-- Work order --
Copy each line from the data that has the word "hacer" in it.

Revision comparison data
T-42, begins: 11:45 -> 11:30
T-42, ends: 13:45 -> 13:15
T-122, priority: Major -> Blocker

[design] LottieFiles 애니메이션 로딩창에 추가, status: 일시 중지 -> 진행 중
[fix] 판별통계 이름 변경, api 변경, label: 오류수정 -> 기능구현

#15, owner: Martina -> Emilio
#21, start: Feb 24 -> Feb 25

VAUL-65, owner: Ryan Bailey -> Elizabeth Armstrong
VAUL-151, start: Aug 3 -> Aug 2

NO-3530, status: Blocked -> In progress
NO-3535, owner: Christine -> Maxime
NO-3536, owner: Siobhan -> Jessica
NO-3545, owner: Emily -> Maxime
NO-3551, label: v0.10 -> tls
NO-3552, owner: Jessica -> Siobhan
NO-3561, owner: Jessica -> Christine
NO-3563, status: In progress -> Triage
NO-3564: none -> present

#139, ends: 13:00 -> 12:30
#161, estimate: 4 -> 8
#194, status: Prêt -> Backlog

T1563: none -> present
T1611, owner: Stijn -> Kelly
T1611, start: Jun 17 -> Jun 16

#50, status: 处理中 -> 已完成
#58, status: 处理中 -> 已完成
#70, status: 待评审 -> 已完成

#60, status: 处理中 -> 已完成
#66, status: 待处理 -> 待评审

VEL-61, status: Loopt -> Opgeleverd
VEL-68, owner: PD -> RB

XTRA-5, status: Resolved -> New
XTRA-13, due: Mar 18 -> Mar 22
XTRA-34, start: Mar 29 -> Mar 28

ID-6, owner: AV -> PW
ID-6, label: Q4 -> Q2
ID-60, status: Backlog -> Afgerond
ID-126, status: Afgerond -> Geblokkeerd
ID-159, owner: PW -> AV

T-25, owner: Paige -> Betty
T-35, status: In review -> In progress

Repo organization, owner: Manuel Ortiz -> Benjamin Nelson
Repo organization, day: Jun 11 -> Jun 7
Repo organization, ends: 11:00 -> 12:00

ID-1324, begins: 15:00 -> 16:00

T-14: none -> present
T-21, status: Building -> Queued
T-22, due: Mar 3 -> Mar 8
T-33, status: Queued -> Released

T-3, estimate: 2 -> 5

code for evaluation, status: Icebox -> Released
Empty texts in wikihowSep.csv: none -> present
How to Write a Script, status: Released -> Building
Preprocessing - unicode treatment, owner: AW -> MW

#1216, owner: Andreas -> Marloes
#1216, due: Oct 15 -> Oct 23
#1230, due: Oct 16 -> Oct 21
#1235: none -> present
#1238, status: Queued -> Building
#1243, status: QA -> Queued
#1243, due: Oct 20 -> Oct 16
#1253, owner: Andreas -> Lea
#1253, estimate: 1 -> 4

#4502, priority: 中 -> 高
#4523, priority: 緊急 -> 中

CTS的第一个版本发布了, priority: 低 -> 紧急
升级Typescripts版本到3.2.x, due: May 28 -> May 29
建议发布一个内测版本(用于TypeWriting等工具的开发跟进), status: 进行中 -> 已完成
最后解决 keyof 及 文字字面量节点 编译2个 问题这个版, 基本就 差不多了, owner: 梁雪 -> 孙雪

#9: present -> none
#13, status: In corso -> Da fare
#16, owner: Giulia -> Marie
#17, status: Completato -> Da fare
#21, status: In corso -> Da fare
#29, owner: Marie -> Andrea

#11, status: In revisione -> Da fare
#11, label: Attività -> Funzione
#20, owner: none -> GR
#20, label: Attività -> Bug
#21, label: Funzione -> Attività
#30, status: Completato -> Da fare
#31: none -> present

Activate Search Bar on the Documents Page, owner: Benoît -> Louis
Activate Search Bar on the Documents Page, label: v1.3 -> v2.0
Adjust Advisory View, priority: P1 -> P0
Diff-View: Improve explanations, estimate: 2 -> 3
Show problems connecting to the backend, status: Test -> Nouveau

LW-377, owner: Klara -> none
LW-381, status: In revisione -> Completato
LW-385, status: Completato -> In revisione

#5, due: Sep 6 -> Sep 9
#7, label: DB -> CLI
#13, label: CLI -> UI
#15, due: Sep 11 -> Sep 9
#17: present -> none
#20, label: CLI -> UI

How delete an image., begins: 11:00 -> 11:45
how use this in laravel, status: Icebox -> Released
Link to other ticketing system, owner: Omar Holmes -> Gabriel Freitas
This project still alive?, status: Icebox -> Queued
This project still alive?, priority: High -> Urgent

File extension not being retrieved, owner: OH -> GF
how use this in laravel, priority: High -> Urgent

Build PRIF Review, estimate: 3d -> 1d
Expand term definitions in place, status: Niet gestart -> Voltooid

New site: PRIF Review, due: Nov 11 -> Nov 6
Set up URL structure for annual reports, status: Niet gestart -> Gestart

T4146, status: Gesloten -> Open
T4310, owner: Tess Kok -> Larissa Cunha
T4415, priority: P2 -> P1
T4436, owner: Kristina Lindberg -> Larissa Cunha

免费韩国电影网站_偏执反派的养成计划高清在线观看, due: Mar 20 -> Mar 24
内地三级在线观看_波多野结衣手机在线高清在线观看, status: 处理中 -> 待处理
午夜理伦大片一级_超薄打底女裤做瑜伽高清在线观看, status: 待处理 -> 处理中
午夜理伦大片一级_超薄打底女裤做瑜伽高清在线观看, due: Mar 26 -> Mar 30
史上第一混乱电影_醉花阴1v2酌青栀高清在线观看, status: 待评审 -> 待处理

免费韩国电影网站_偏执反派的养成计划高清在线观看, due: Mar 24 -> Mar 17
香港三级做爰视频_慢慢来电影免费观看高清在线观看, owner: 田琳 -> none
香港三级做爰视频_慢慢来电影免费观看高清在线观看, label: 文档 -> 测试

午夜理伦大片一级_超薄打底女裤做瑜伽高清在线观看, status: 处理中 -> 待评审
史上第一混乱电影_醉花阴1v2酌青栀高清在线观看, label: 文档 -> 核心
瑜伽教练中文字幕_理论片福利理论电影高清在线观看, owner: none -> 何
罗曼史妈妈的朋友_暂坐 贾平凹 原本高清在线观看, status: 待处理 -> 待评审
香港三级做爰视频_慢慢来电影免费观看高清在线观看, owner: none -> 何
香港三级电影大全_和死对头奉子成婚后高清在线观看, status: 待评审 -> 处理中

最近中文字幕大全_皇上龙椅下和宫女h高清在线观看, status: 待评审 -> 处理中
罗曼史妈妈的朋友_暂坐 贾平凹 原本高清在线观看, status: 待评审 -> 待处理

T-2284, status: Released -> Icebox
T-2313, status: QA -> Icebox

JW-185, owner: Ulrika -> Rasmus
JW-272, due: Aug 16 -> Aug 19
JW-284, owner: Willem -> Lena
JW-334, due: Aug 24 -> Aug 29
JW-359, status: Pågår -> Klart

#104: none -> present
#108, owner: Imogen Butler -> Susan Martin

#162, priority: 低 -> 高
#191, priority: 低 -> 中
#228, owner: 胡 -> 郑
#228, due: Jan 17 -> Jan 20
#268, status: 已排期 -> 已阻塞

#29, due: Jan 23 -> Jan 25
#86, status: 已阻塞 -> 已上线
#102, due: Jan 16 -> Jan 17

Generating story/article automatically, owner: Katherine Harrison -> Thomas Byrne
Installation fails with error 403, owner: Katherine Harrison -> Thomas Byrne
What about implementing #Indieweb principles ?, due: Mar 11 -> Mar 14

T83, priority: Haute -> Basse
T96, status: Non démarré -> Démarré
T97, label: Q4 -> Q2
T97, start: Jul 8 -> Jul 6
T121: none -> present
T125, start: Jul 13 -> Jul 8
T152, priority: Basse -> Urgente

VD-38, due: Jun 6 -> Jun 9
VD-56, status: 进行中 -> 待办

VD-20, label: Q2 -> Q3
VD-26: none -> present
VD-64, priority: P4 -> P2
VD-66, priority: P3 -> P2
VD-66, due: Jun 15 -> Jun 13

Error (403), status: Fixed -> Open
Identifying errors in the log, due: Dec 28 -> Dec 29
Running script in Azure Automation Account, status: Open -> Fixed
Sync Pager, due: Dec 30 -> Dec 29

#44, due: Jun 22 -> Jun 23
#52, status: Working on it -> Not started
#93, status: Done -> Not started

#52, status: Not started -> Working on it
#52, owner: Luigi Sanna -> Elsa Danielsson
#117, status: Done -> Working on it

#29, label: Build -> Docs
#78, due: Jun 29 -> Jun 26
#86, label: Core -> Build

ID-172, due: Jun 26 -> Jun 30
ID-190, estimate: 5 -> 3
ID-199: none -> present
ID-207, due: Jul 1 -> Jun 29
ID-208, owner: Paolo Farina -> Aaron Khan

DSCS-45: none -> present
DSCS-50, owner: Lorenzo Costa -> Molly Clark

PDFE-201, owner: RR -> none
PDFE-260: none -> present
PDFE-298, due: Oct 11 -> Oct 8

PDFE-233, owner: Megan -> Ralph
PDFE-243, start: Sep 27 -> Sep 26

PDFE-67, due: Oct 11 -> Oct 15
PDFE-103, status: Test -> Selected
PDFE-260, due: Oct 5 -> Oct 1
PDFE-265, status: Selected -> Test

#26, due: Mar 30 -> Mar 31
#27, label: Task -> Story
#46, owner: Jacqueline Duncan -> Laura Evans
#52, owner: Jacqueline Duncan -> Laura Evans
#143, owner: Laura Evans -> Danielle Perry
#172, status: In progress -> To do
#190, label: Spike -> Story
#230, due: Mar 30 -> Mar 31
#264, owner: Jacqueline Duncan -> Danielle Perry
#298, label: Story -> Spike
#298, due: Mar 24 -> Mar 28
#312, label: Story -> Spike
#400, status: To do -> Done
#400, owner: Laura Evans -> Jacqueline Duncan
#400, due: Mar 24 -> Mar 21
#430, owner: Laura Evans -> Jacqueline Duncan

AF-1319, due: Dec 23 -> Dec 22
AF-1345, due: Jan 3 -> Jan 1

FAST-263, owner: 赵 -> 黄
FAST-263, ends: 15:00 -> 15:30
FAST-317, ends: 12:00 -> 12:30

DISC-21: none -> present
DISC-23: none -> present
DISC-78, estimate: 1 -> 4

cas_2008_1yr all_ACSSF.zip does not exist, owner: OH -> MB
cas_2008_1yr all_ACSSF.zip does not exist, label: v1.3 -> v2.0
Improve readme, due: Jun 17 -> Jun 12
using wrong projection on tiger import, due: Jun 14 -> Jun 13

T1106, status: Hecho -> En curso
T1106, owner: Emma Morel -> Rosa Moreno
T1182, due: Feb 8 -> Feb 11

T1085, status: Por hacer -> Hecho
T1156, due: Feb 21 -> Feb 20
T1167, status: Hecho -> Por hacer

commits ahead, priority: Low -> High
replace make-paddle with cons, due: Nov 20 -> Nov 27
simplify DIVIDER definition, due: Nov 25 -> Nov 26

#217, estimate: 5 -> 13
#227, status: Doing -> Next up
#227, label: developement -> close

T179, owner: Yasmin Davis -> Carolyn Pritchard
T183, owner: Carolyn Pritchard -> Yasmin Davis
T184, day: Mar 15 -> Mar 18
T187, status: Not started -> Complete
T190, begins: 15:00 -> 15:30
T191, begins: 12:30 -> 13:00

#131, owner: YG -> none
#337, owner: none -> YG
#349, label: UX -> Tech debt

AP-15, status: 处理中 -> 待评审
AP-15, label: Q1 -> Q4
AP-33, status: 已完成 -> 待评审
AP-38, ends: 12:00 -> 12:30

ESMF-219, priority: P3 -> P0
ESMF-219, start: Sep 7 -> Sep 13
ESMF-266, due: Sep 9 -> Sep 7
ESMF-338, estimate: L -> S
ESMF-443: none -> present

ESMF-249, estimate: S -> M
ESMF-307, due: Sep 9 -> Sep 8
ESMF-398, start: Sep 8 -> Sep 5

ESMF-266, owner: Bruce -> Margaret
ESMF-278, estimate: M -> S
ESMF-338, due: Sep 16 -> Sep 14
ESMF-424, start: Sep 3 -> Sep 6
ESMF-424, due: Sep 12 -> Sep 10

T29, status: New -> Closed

-- Written solution --
T1085, status: Por hacer -> Hecho
T1167, status: Hecho -> Por hacer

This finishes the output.